The book uses a bounding argument:

There are at most n² pairs (m,w), one selection from M and one selection from W that can be formed.

Once a pair is rejected it will never be examined again (why?)

Therefore the upper bound on this computation is n²

Could we do this another way

Construct a list where every woman prefers every man to m₁
Then as m₁ proposes, every woman will accept him, but they will reject him when the next proposal comes along.

Assume the algorithm always looks at m₁ first, then m₂ ...

Therefore m₁ will perform n proposals. 

Can we do the same for m₂?
m₂ will perform n-1 proposals
...
So the total proposals will be
   T = n + n-1 + n-2 + ... + 2 + 1
     = n(n+1)/2 
     or approximately n² proposals.

If m is free at some point in the execution of the algorithm, then there is a woman to whom he has not yet proposed.

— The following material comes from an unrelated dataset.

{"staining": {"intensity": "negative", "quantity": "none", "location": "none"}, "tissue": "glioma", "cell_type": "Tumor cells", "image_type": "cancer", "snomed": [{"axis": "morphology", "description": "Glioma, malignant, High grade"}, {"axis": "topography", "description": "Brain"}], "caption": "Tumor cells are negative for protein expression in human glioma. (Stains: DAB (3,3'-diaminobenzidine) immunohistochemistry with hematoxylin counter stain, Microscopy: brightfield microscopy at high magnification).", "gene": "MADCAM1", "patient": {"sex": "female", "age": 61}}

We will do this proof by contradiction.  IE Assume the negation of what we want to prove is true and show that leads to a contradiction.


Assume that at some point in the execution of the algorithm there is a man m who is free, but m has proposed to  every woman.

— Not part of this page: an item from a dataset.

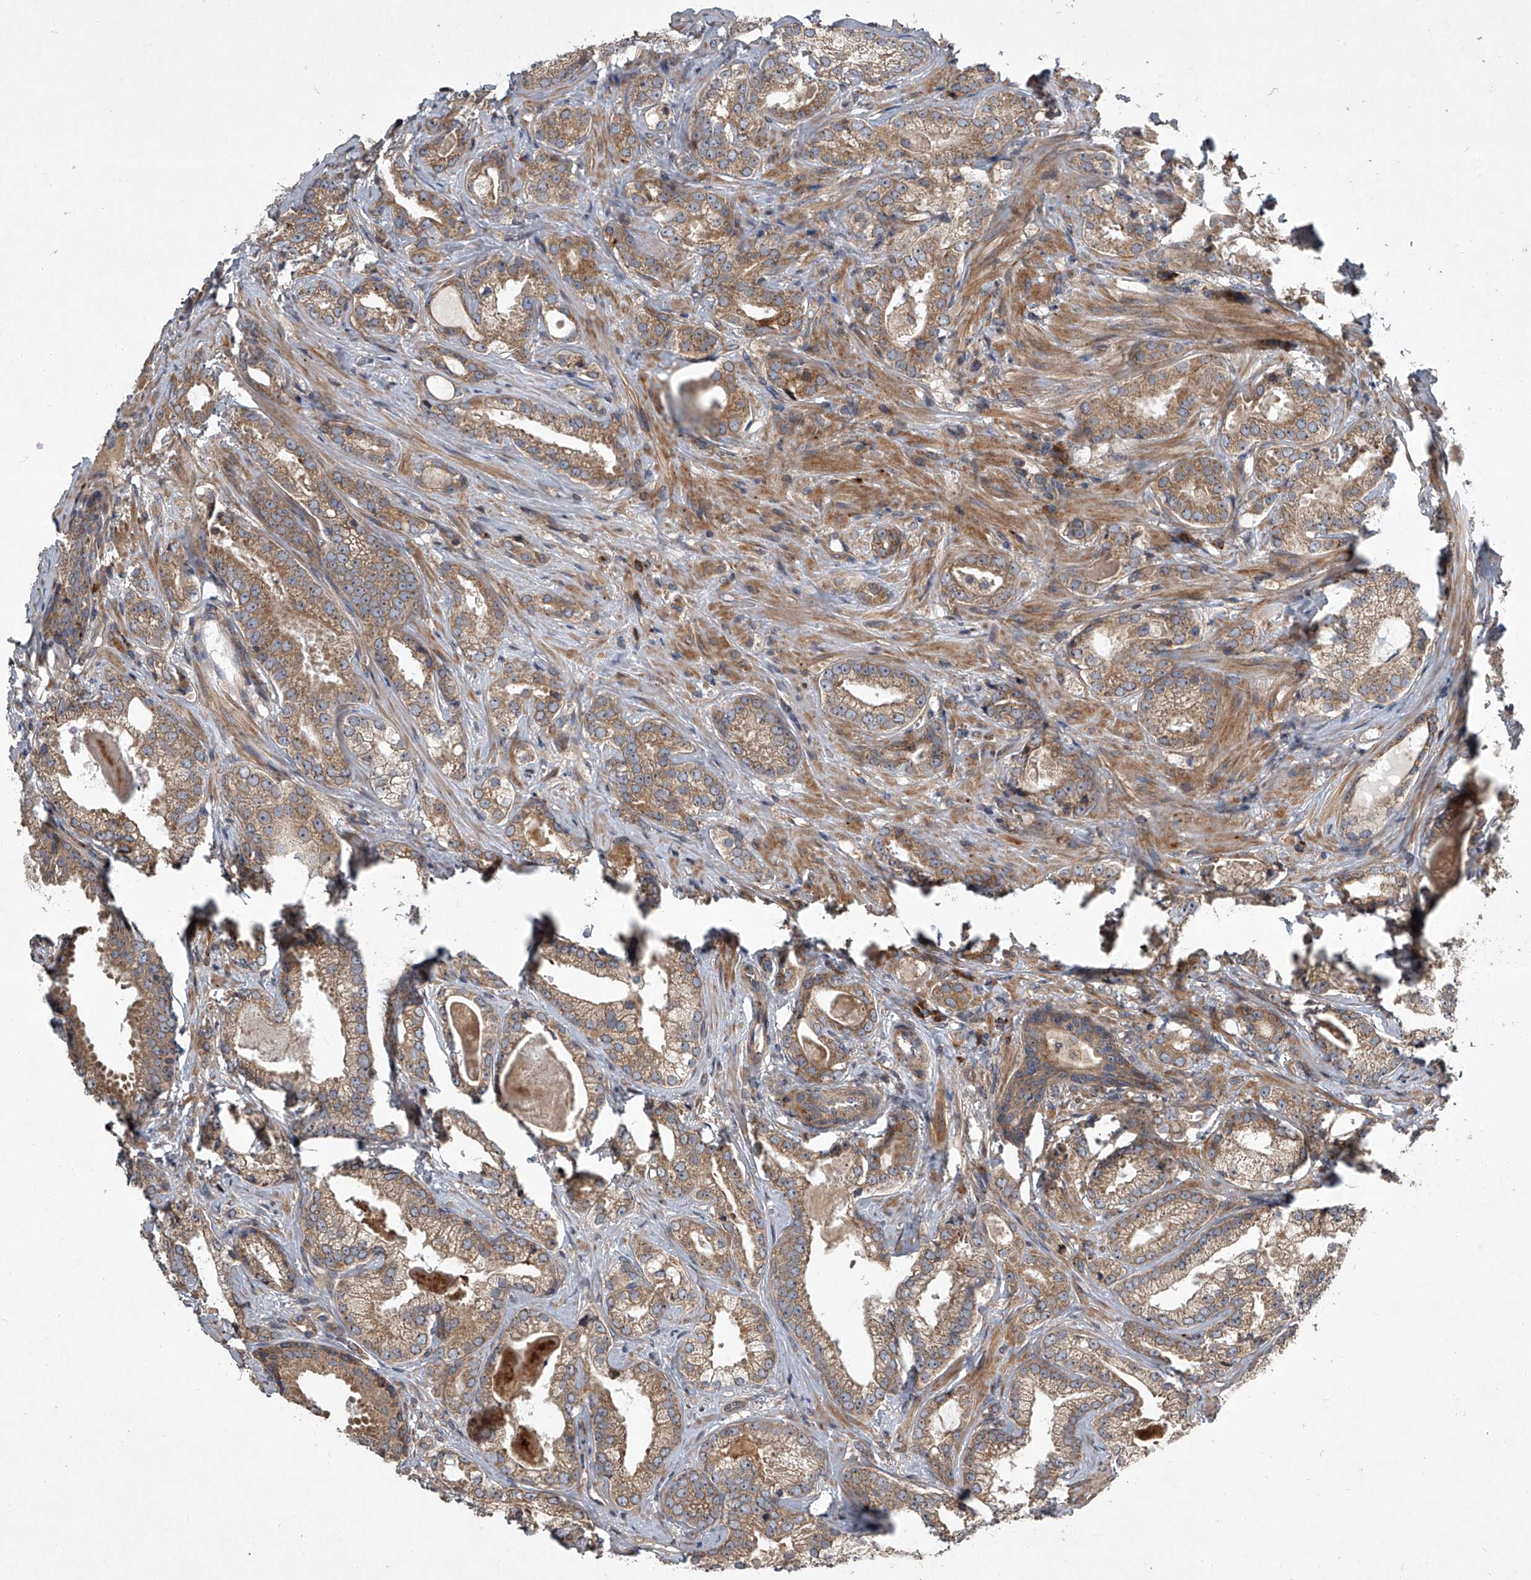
{"staining": {"intensity": "moderate", "quantity": ">75%", "location": "cytoplasmic/membranous"}, "tissue": "prostate cancer", "cell_type": "Tumor cells", "image_type": "cancer", "snomed": [{"axis": "morphology", "description": "Normal morphology"}, {"axis": "morphology", "description": "Adenocarcinoma, Low grade"}, {"axis": "topography", "description": "Prostate"}], "caption": "Moderate cytoplasmic/membranous protein staining is appreciated in about >75% of tumor cells in prostate cancer.", "gene": "EVA1C", "patient": {"sex": "male", "age": 72}}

Since he is free, this means that every woman he has proposed to is paired with someone else (otherwise he would be paired with someone in line 6)

But this means that n women are engaged to n men, none of which are man m (because he is free).

Therefore there must be n+1 men, but that contradicts the conditions of the algorithm.

Therefore there must be a free woman if there is a free man.

The set S returned at termination is a perfect match.

 By definition of a perfect match
    1. A set of pairs where each man and each woman appears in exactly one match.
    2. Every man and woman is matched.

We know that the set of engaged pairs always return a matching. ( condition 1 above) because each woman is only paired with exactly one man and each man is pared with exactly one woman.

We know 2 because of item (4) above.  IE there can not be a free man and hence there can not be a free woman.

Consider an execution of the G-S algorithm that returns a set of pairs S. The set S is a stable matching.

From (5) we know it is a perfect match.
We just need to show that there is not an instability.

Assume that there is an instability
Thus there exists (m,w) and (m',w')  such that 

     m prefers w' to w
    
 w' prefers m to m'


We know that the final proposal of m was to w.  Did he propose to w'
   If he didn't  then he prefers w to w' so (a) above is false.
   If he did, then w' rejected him, or later replaced him, so w' prefers m' to m and (b) above is false.

Therefore all pairs are stable and S is a stable matching.